In many ways, Nevada is ground zero for showcasing the full effects of climate change. From rising temperatures to the record-breaking drought we’ve seen ravaging Lake Mead, we now appear to be paying a price for decades of avoiding what it really means to transition to a clean energy economy. The most recent report from the Intergovernmental Panel on Climate Change issued Aug. 9 says we are just a few years, not decades, away from irreversible disaster for our planet.
What is stopping us from a faster transition to renewable energy? What I have observed, locally and nationally, is not the lack of desire to build renewable energy projects, but instead is more of a question of agreeing on where to build them and how to get them permitted.
For starters, it is not easy to site and build large-scale renewable energy projects, especially in Nevada where the federal government manages most of the land and air space. Red tape delays an already complicated development and permitting approval process. The result is that it takes the managing agencies too long to get things accomplished in a timely fashion.
In addition, I have observed three types of “nos” when it comes to beefing up our renewable energy infrastructure. Bucket number one: NIMBYs or Not in My Backyard folks who don’t want to look at big solar panels or tall wind turbines, even at a great distance. The second and third buckets are those on the extreme edges of the political divide — those who question the science around the adverse effect of human activities on climate or, on the other end of the spectrum, those who identify as “progressive” environmentalists but fail to recognize there can be a pragmatic balance between projects aimed at saving the environment while protecting habitat for plants and animals.

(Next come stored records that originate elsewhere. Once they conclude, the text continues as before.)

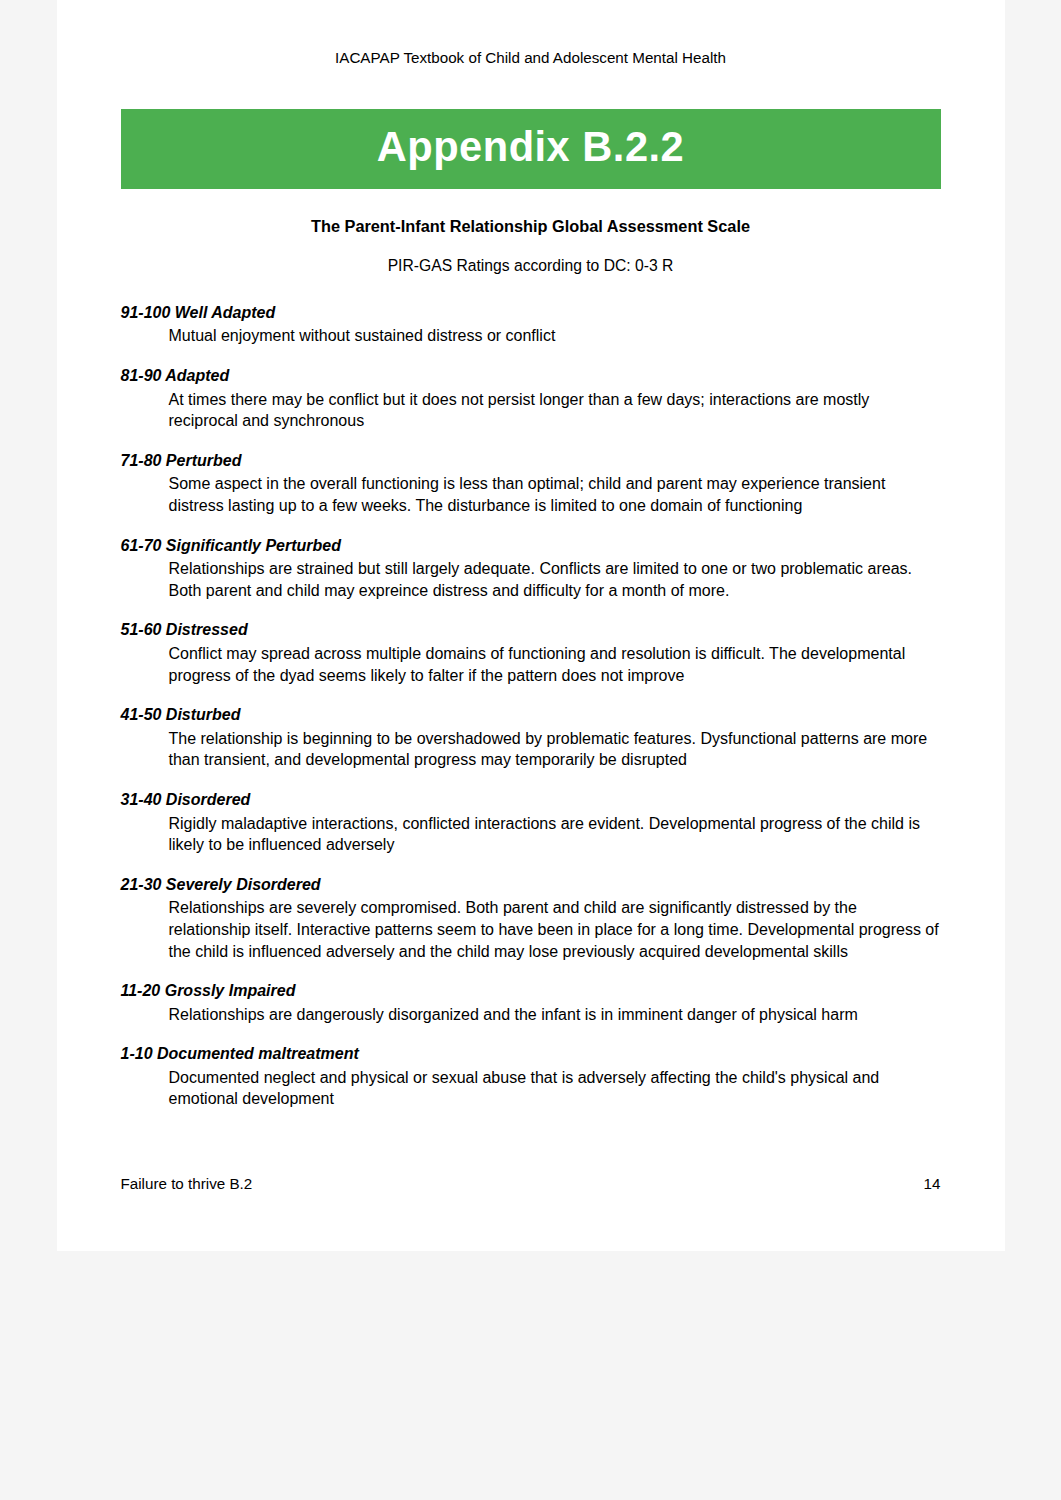IACAPAP Textbook of Child and Adolescent Mental Health
Appendix B.2.2
The Parent-Infant Relationship Global Assessment Scale
PIR-GAS Ratings according to DC: 0-3 R
91-100 Well Adapted
Mutual enjoyment without sustained distress or conflict
81-90 Adapted
At times there may be conflict but it does not persist longer than a few days; interactions are mostly reciprocal and synchronous
71-80 Perturbed
Some aspect in the overall functioning is less than optimal; child and parent may experience transient distress lasting up to a few weeks. The disturbance is limited to one domain of functioning
61-70 Significantly Perturbed
Relationships are strained but still largely adequate. Conflicts are limited to one or two problematic areas. Both parent and child may expreince distress and difficulty for a month of more.
51-60 Distressed
Conflict may spread across multiple domains of functioning and resolution is difficult. The developmental progress of the dyad seems likely to falter if the pattern does not improve
41-50 Disturbed
The relationship is beginning to be overshadowed by problematic features. Dysfunctional patterns are more than transient, and developmental progress may temporarily be disrupted
31-40 Disordered
Rigidly maladaptive interactions, conflicted interactions are evident. Developmental progress of the child is likely to be influenced adversely
21-30 Severely Disordered
Relationships are severely compromised. Both parent and child are significantly distressed by the relationship itself. Interactive patterns seem to have been in place for a long time. Developmental progress of the child is influenced adversely and the child may lose previously acquired developmental skills
11-20 Grossly Impaired
Relationships are dangerously disorganized and the infant is in imminent danger of physical harm
1-10 Documented maltreatment
Documented neglect and physical or sexual abuse that is adversely affecting the child's physical and emotional development
Failure to thrive B.2 14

We’ve heard from these three groups over the years that we can’t do solar here and we can’t do wind there because it will hurt migratory patterns of this or that bird, or because climate change is really just a hoax, or because it will block my view. And many environmentalists claim to support renewable energy and agree it will help reduce climate change, yet they are the first to oppose specific projects and the last to come up with viable alternative locations.
As a veteran, I know first-hand the national security implications involved in not being more aggressive in reducing our dependence on foreign imports to satisfy our fossil fuel needs. Many of my fellow patriots in uniform have lost their lives in wars that are still being waged in parts of the world that control those fossil fuels. Thus, I support a combination of smart renewable energy generation, energy independence and conservation.
The construction and operation of wind projects would create good-paying jobs for the citizens and veterans of Clark County. For example, a company founded and operated by veterans called Airstreams has trained well over 2,000 veterans to leverage the skills they gained in the military to work as technicians in the wind energy industry. We need more opportunities like this for our veterans in Nevada. The need to use American ingenuity to create our own clean energy jobs has never been greater.
As a resident of rural Clark County, where a wind farm might be located, I fully support that kind of project and the company’s efforts because without decisive action now, we run the risk of continuing the cycle of inaction that produces no solutions. The stark reality is that if we continue to let unreasonable expectations derail good projects, we will eventually have no more habitat to protect. We must all come together to come up with reasonable solutions that can be enacted now.
Pamela Walker is commander of American Legion Post 60 in Laughlin, Nevada. She entered the Air Force in 1973, after which she was assigned to Norton AFB CA and was Chuck Yeager’s crew chief on T-39’s. Years later, at Nellis AFB, she was handpicked for an initial cadre of 10 women to complete flight engineer training. She then was stationed at Charleston AFB SC and flew hundreds of missions all over the world, including presidential support missions and missions in support of the Gulf War. While in the Air Force, she completed a B.S. in education and two Masters degrees. She is a life member of the VFW; a member of the DAV, Elks and Moose; and is currently a member of the Laughlin Town Board.